Better idea: flip things on their head

You need hot water to run a hydronic heating coil efficiently, far hotter than you'd ever set your water heater to (water heaters struggle to reach 180°F which is the standard temp a hydronic boiler is set to). However, your hydronic load probably pales in comparision to your domestic hot water load most of the time, and your current gas heater is not all that and a bag of chips regarding efficiency (EF=0.50).
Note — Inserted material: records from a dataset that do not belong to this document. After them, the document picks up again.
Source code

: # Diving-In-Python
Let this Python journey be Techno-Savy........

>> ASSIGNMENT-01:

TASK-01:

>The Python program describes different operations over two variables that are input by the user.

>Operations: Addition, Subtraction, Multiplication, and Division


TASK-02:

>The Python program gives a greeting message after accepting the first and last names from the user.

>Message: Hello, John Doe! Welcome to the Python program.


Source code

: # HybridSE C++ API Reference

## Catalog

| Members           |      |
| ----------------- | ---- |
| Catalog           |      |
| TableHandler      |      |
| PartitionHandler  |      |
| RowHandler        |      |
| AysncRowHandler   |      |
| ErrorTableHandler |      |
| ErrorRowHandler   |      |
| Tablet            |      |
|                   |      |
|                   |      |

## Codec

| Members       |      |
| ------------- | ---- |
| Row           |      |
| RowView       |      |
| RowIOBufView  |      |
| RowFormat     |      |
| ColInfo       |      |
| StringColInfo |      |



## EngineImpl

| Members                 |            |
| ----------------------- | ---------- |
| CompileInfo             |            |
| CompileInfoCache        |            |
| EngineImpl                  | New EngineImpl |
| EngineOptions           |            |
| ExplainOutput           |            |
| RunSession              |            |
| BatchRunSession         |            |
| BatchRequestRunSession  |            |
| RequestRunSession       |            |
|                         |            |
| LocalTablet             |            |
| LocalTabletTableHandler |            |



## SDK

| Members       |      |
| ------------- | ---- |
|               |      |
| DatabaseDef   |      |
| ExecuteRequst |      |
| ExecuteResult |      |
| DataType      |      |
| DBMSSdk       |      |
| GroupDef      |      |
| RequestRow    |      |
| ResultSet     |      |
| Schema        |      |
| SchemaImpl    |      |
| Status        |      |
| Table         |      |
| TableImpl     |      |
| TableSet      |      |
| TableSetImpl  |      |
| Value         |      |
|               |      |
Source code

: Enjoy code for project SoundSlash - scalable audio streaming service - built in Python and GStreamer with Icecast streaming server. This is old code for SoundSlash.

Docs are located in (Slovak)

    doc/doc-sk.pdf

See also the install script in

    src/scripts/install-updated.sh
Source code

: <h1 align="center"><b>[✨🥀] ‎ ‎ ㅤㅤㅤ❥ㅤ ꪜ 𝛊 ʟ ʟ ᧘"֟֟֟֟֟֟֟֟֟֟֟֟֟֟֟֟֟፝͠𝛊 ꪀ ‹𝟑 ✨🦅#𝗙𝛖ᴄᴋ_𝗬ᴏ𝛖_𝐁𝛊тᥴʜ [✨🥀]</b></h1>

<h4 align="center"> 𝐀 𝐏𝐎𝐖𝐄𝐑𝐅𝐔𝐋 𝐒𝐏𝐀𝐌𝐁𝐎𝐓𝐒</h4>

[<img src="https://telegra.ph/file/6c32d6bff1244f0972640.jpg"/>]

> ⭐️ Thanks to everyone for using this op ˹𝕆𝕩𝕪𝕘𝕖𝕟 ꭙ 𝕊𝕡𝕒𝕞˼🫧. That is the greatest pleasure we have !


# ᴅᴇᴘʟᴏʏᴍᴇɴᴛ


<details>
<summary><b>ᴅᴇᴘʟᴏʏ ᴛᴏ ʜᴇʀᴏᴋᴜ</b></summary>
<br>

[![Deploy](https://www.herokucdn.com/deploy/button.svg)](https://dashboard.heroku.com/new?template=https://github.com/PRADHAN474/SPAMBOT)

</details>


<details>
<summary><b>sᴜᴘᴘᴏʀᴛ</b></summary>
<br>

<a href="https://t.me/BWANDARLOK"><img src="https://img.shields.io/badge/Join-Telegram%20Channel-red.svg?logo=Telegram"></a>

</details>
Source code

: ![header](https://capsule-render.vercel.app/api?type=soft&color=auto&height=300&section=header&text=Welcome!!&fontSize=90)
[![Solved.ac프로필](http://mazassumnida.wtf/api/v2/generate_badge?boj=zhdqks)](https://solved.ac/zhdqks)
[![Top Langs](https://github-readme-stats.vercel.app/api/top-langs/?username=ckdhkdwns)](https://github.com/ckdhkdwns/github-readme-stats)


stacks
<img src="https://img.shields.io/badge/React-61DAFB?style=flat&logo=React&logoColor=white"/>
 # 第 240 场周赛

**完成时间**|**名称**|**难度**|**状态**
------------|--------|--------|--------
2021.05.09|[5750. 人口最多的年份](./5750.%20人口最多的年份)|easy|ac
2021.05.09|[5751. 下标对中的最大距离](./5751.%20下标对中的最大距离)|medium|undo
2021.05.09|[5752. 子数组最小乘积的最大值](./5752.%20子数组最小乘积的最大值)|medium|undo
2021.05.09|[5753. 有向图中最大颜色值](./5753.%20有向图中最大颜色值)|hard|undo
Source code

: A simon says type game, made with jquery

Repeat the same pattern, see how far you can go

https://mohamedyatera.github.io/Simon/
So, the solution I propose is to use a hydronic boiler to drive an indirect hot water heater tank in addition to the coil in the air handler. An indirect tank the size of your existing heater with a 150kbtu modulating-condensing boiler can give you practically infinite hot water, will have far fewer standby losses (~350-400Btu/hr for a Bradford White SW-2-80-L based on the AHRI figures of 0.6°F/hr and a 71 gallon potable capacity) compared to the kBtu/hr range standby losses of a conventional gas heater, and will be more efficient than your existing heater overall with a computed EF in the 0.7 to 0.8 range depending on the thermal efficiency you can milk from the hydronic setup (good modcons get into 95-96% thermal efficiencies, and indirect tanks are quite efficient as well), comparable to a good condensing gas tank-type heater.

Atop that, you'll be running the coil in the air handler more efficiently due to the improved delta-T available over what a domestic hot water heater can produce, and you have a solid platform for future desires (such as zoned air handling or radiant heat).